An indigenous ethnic group, the Ashaninka live in the central forest of the Ucayali department in the Atalaya province of eastern Peru.
The children learn not only from practice but also through
feeling and listening.

The Ashaninka children do not learn through theory but by daily practice from an early age: the boys still barely standing on their own legs already drag the machete and accompany their fathers to work, and the little girls watch their mothers weaving or cooking and try to imitate them. The Ashaninka parents seldom explain how to do something to their children, who learn from practice. It is normal, among this ethnic group, that 3–4-year-old boys accompany their fathers to work and learn by watching and by practicing. The girls learn by playing how to make a fire or how to cook cassava in cans of tuna or milk, which are the staple foods among this community.

The little girls watch their mothers weaving or cooking and try to imitate them. (Photo Swm)

Between the ages of 12 and 13, the Ashaninka boys have already demonstrated their knowledge of those tasks that are mainly performed by the men of the community such as: building, even if just a tiny house, or preparing a small piece of land for growing crops.

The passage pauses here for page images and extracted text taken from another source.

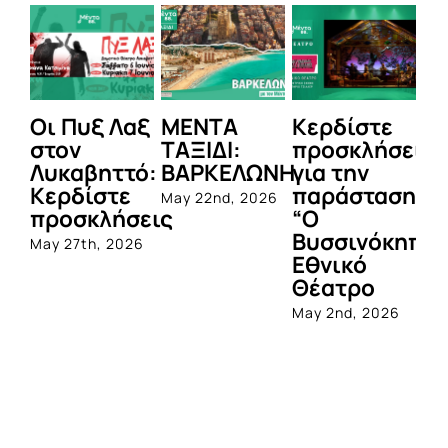
Οι Πυξ Λαξ
ΜΕΝΤΑ
Κερδίστε
M
στον
ΤΑΞΙΔΙ:
προσκλήσεις
LI
Λυκαβηττό:
ΒΑΡΚΕΛΩΝΗ
για την
Μ
Κερδίστε
παράσταση
Π
May 22nd, 2026
προσκλήσεις
“Ο
Apr
Βυσσινόκηπο
May 27th, 2026
Εθνικό
Θέατρο
May 2nd, 2026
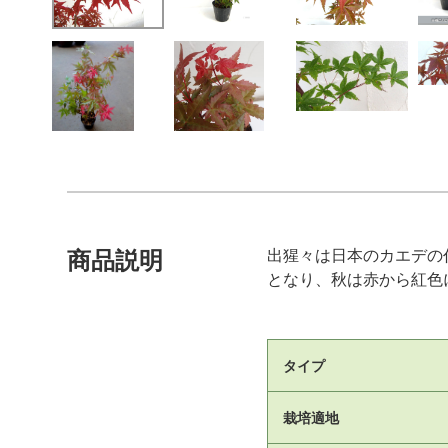
出猩々は日本のカエデの
商品説明
となり、秋は赤から紅色
タイプ
栽培適地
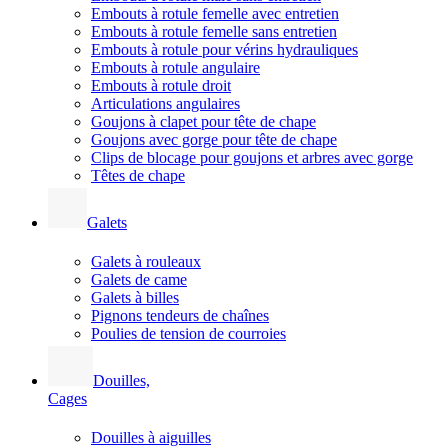
Embouts à rotule femelle avec entretien
Embouts à rotule femelle sans entretien
Embouts à rotule pour vérins hydrauliques
Embouts à rotule angulaire
Embouts à rotule droit
Articulations angulaires
Goujons à clapet pour tête de chape
Goujons avec gorge pour tête de chape
Clips de blocage pour goujons et arbres avec gorge
Têtes de chape
Galets
Galets à rouleaux
Galets de came
Galets à billes
Pignons tendeurs de chaînes
Poulies de tension de courroies
Douilles,
Cages
Douilles à aiguilles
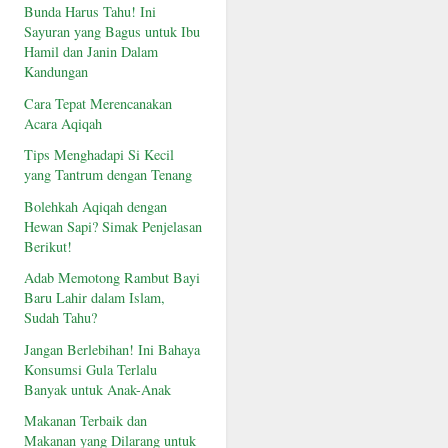
Bunda Harus Tahu! Ini
Sayuran yang Bagus untuk Ibu
Hamil dan Janin Dalam
Kandungan
Cara Tepat Merencanakan
Acara Aqiqah
Tips Menghadapi Si Kecil
yang Tantrum dengan Tenang
Bolehkah Aqiqah dengan
Hewan Sapi? Simak Penjelasan
Berikut!
Adab Memotong Rambut Bayi
Baru Lahir dalam Islam,
Sudah Tahu?
Jangan Berlebihan! Ini Bahaya
Konsumsi Gula Terlalu
Banyak untuk Anak-Anak
Makanan Terbaik dan
Makanan yang Dilarang untuk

Young teens have also to show that they are able to hunt and fish, basically they have to demonstrate that they are able to live on their own and can rely on their own skills. In the same way as the boys, the Ashaninka girls have to learn how to do chores. Being able to cook cassava, whether boiled or roasted, shows that a girl masters the necessary knowledge for a woman. Therefore, the Ashaninka children, boys and girls, learn by practicing, they do not need to learn through all those theories which are typical of modern education. The Ashaninka learn also through feeling and listening; for example, when they are hunting, they are able to feel the presence of an animal and to understand how far it is. It is not just a question of hearing, or smelling, or seeing but they can ’feel’ through all their senses interacting together.

The Ashaninka learn also through feeling and listening; for example, when they are hunting, they are able to feel the presence of an animal and understand how far it is. (Photo Swm)

And when the right moment to attack the animal has arrived, they do not have to think or plan or reflect, they just feel it and act consequently.  Therefore, any explanation is superfluous.
Indigenous knowledge is based on sensory awareness, on the experience of feeling, explanations are secondary.
Besides, reflecting on what is necessary, or planning how to act, would break the interrelation between these people and their environment, it would interfere with their skill to feel the nature surrounding them. The Ashaninka learn and act spontaneously and intuitively. They get acquainted with their environment through experience.
Learning, among the Ashaninka, is also connected with their spirituality. According to their worldview, the world has been created by a superior being, Tajorentsi, who lives in harmony with other spiritual beings. The ‘shiripiare’ (healer) is the one who is in charge of transmitting the Ashaninka spiritual knowledge through rituals. Knowledge is transmitted throughout this ethnic group with the purpose of generating, nourishing, and protecting life.